Copy every one of the lines below word for word, leaving out the pictures.
═════ Entries supplied
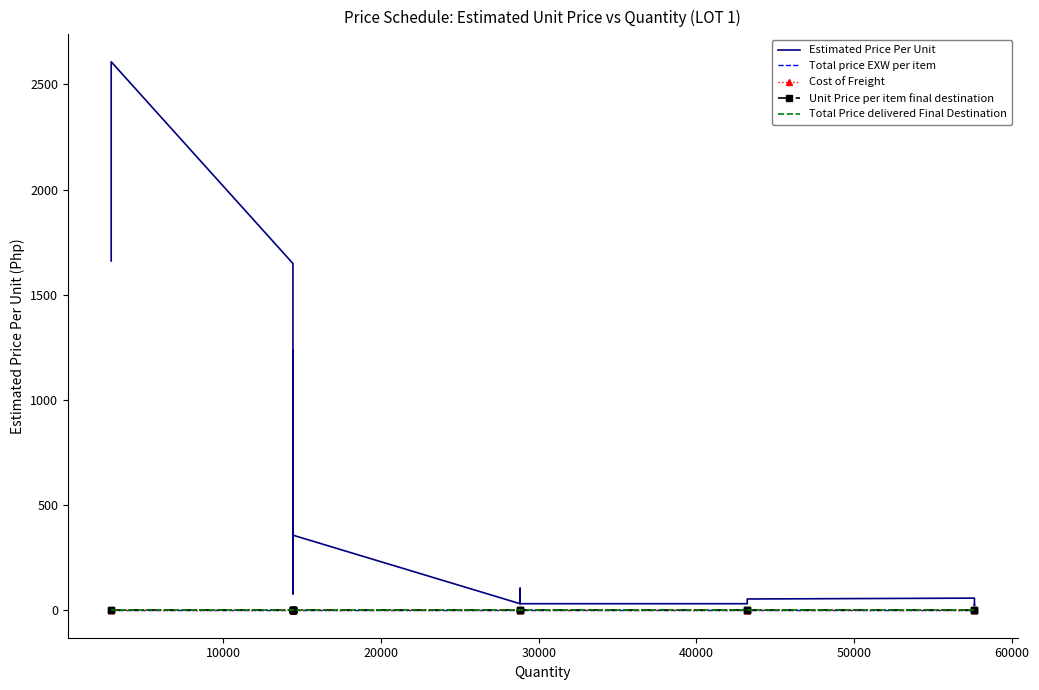

True or false: Estimated Price Per Unit has more than 0 points higher than both neighbors.

True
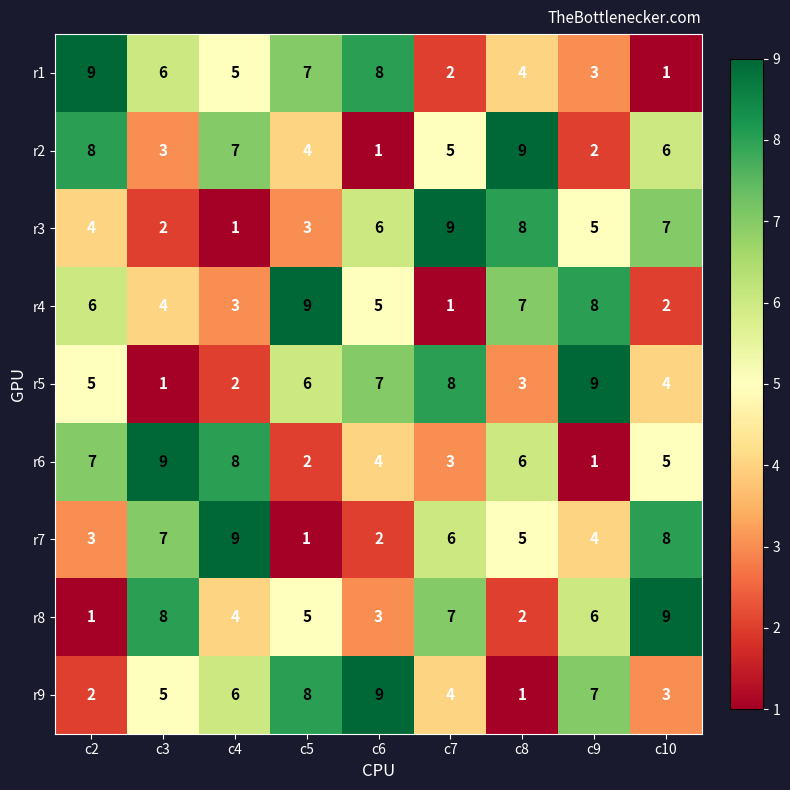

What is the difference between the highest and lowest values at c6?

8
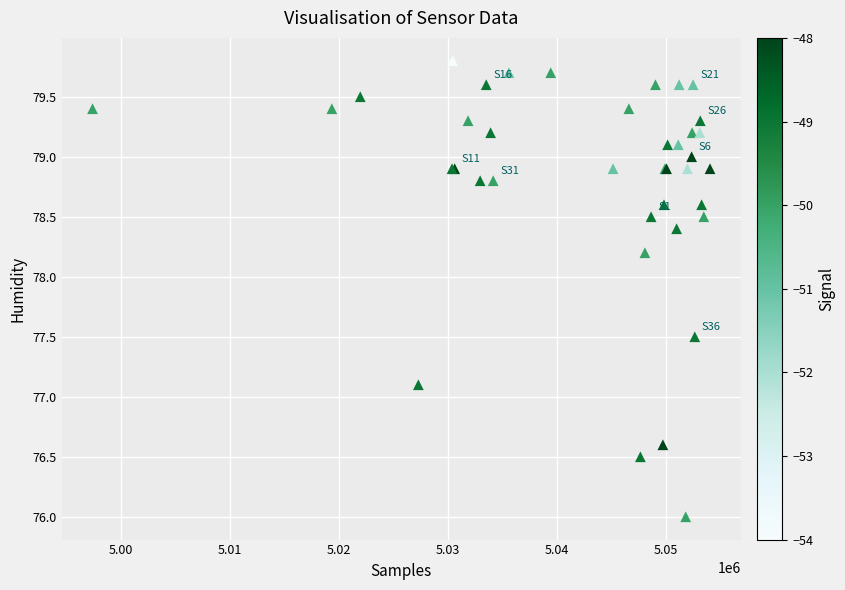

What Y value in the scatter plot is closest to 77?

77.1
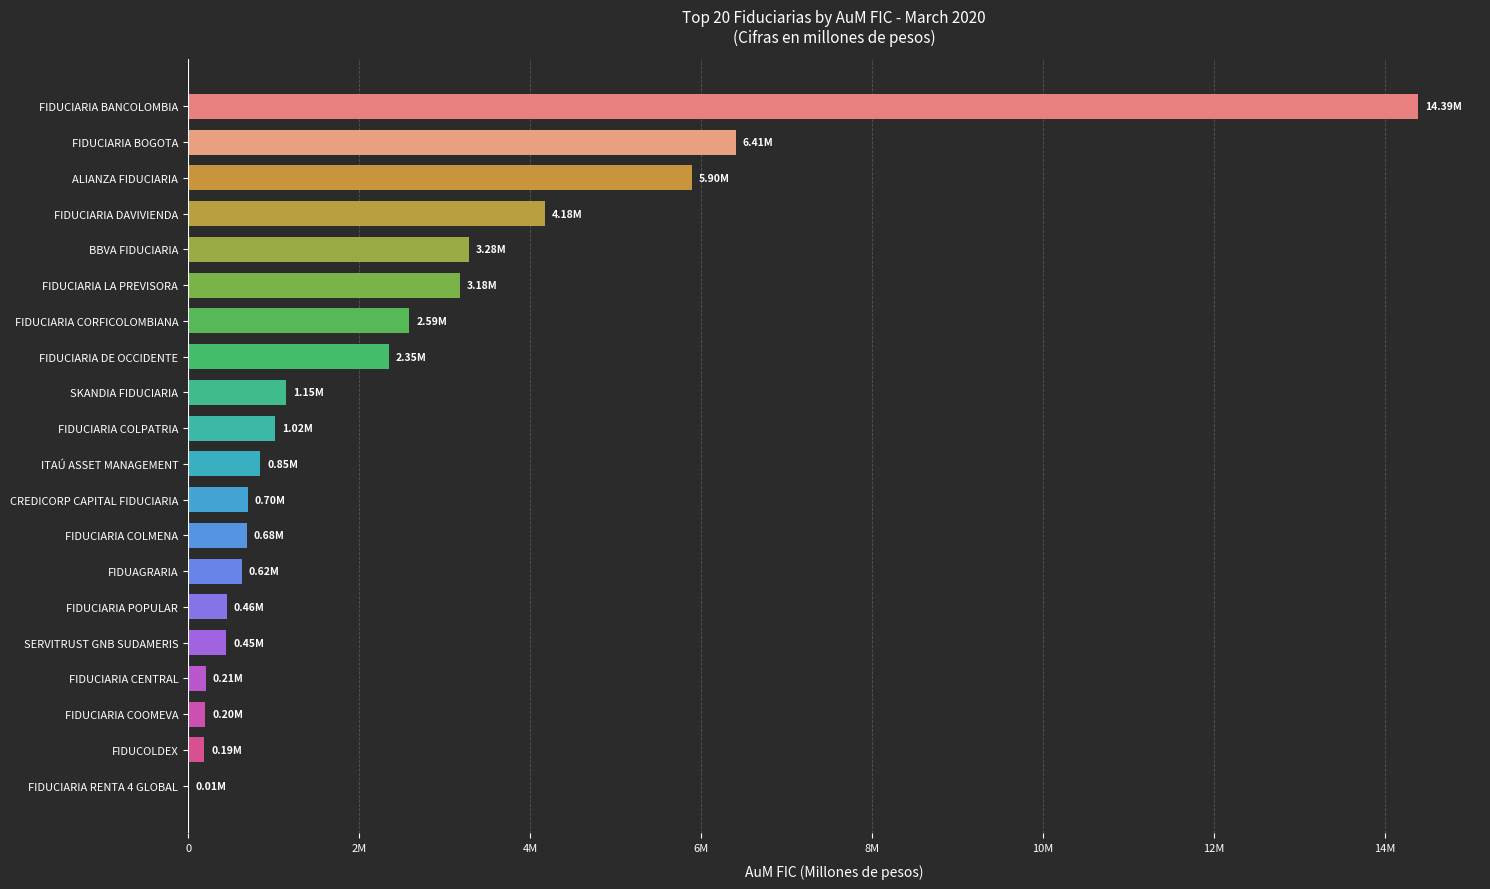

What is the maximum value shown in the chart?

14389475.4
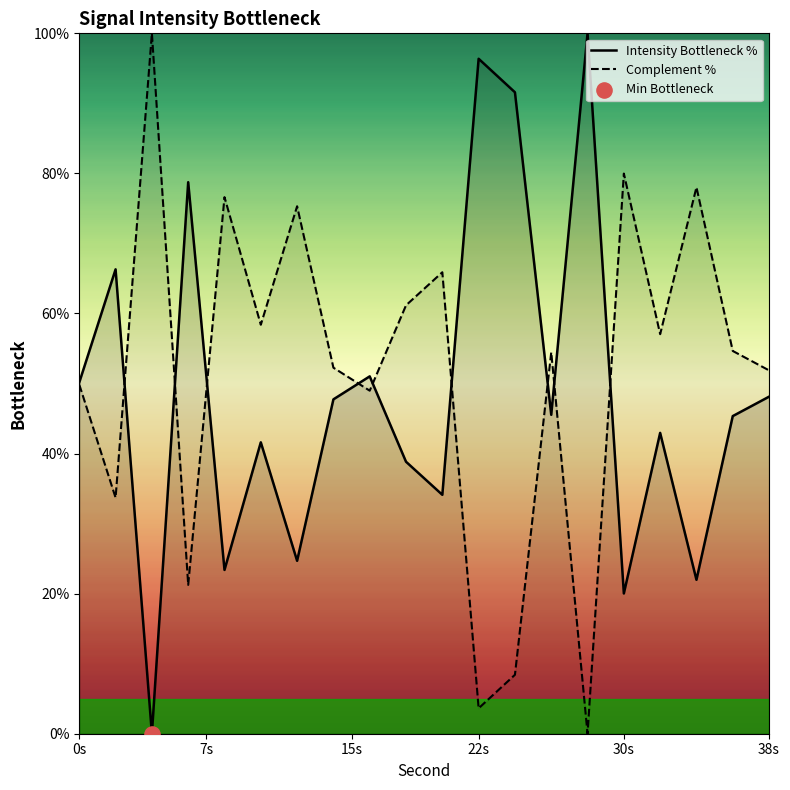

What are all the series names shown in the legend?

Intensity Bottleneck %, Complement %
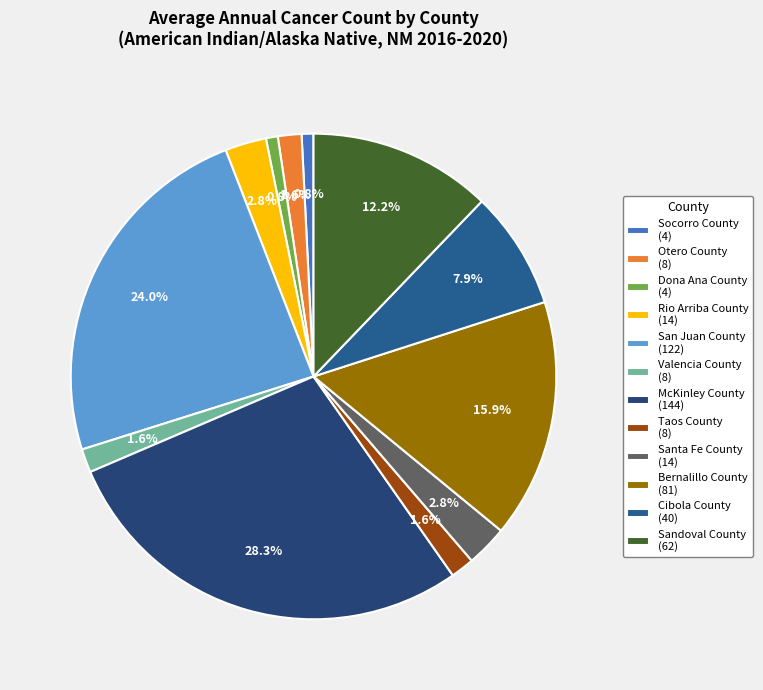

Rank the categories by value from lowest to highest.

Socorro County, Dona Ana County, Otero County, Valencia County, Taos County, Rio Arriba County, Santa Fe County, Cibola County, Sandoval County, Bernalillo County, San Juan County, McKinley County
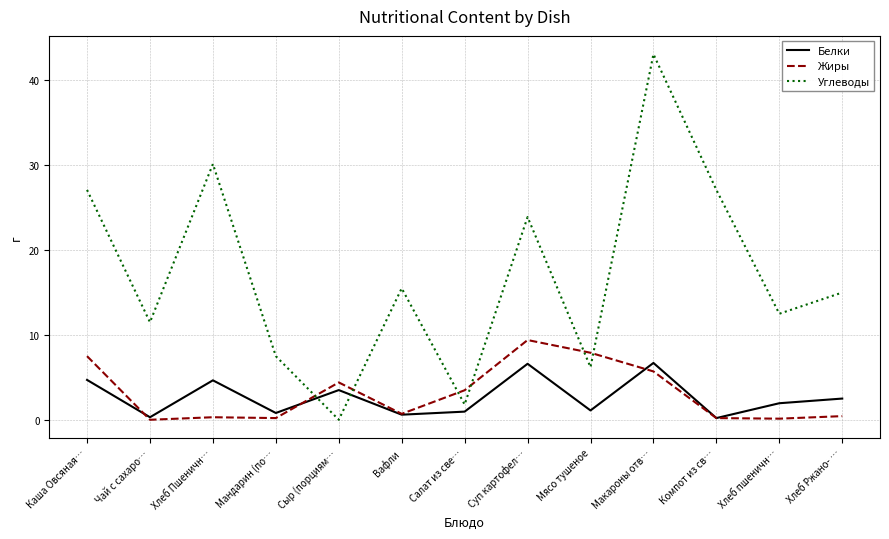

What is the difference between the maximum and minimum values in the Углеводы series?

43.1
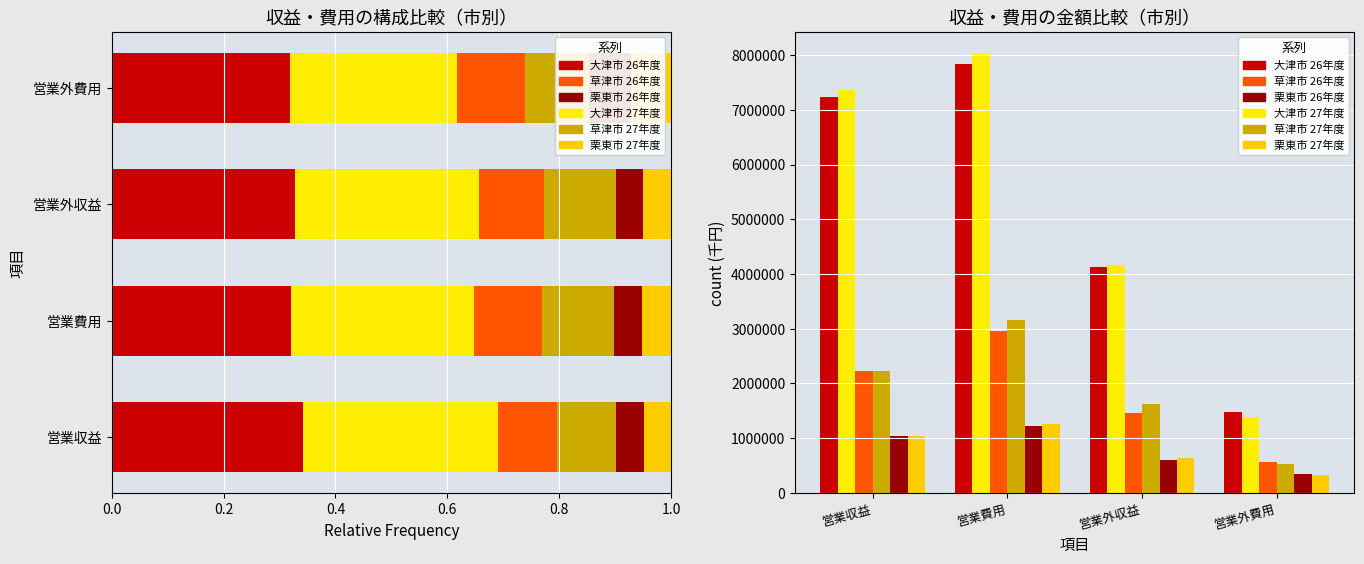

Count the number of data series in this chart.

6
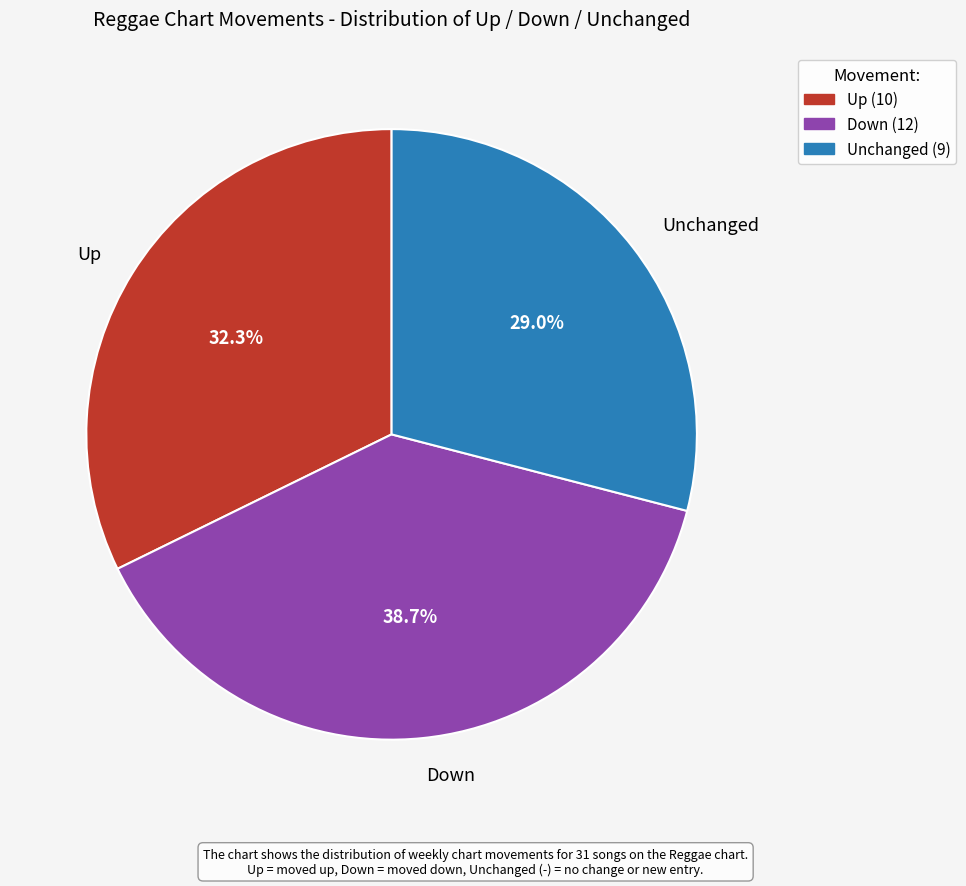

To the nearest percent, what is the average slice percentage?

33%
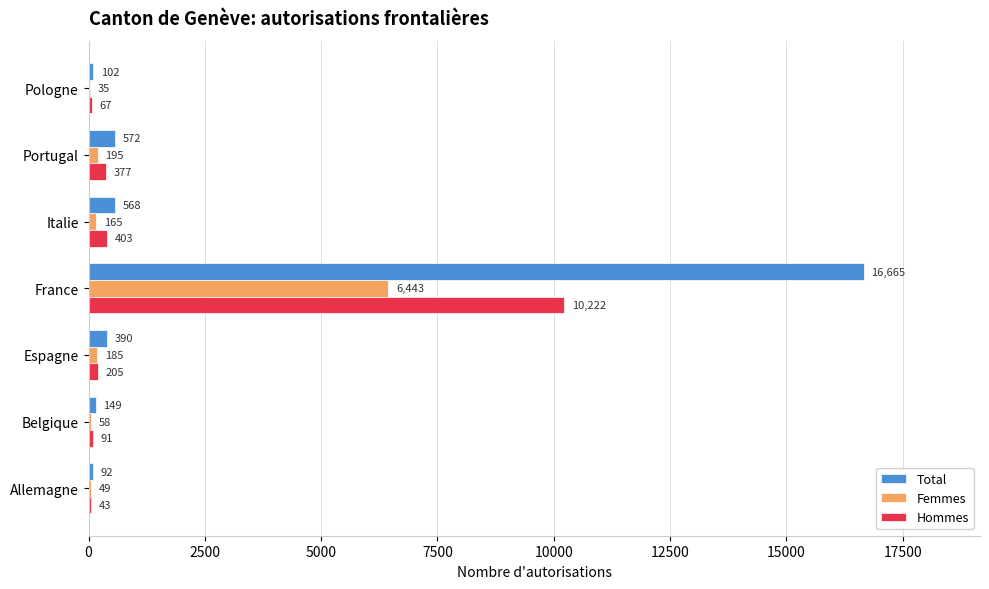

Is it true that Hommes equals 67 at Pologne?

True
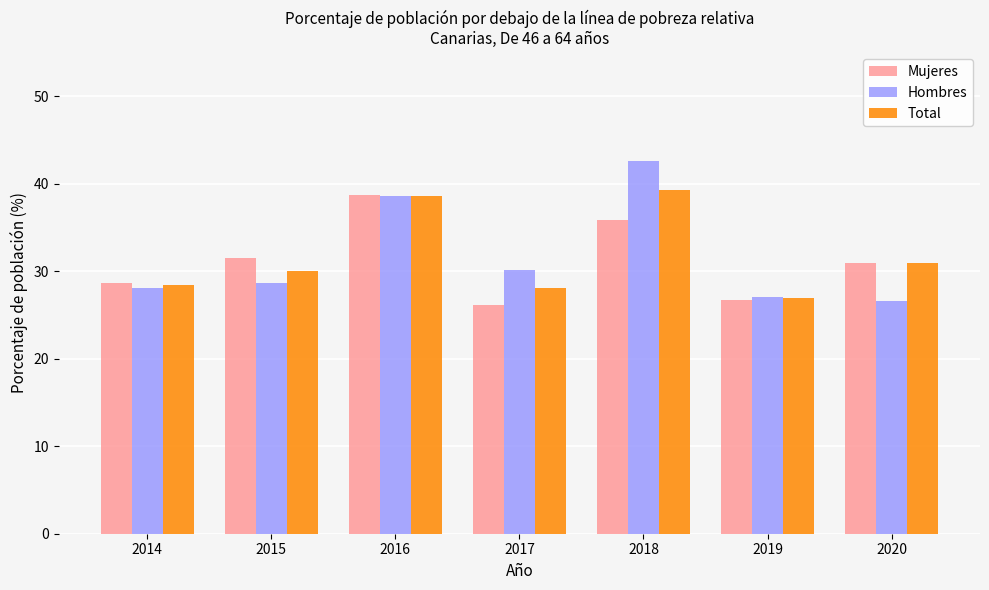

True or false: Mujeres has a value of 26.8 at 2019.

True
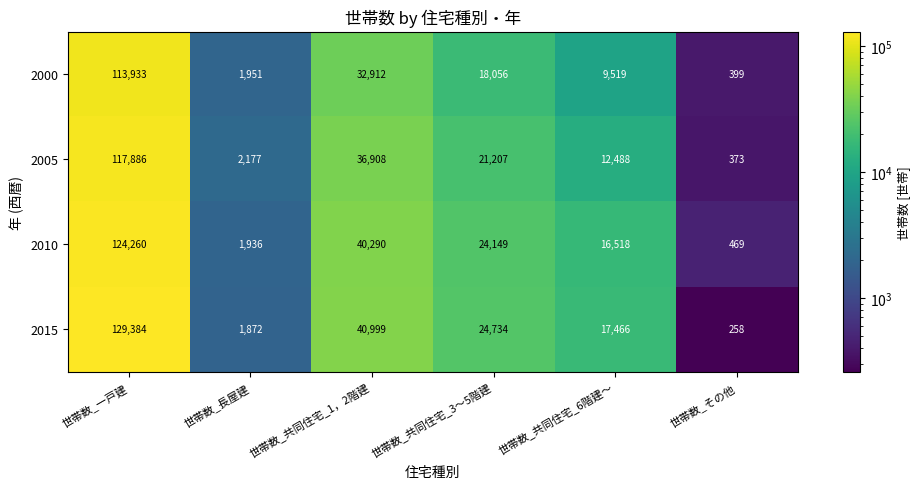

How many series are shown in this chart?

4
══════════
▶ Finished exercise:
True or false: Estimated Price Per Unit has more than 0 points higher than both neighbors.

True

What is the difference between the highest and lowest values at c6?

8

What Y value in the scatter plot is closest to 77?

77.1

What is the maximum value shown in the chart?

14389475.4

What are all the series names shown in the legend?

Intensity Bottleneck %, Complement %

Rank the categories by value from lowest to highest.

Socorro County, Dona Ana County, Otero County, Valencia County, Taos County, Rio Arriba County, Santa Fe County, Cibola County, Sandoval County, Bernalillo County, San Juan County, McKinley County

What is the difference between the maximum and minimum values in the Углеводы series?

43.1

Count the number of data series in this chart.

6

To the nearest percent, what is the average slice percentage?

33%

Is it true that Hommes equals 67 at Pologne?

True

True or false: Mujeres has a value of 26.8 at 2019.

True

How many series are shown in this chart?

4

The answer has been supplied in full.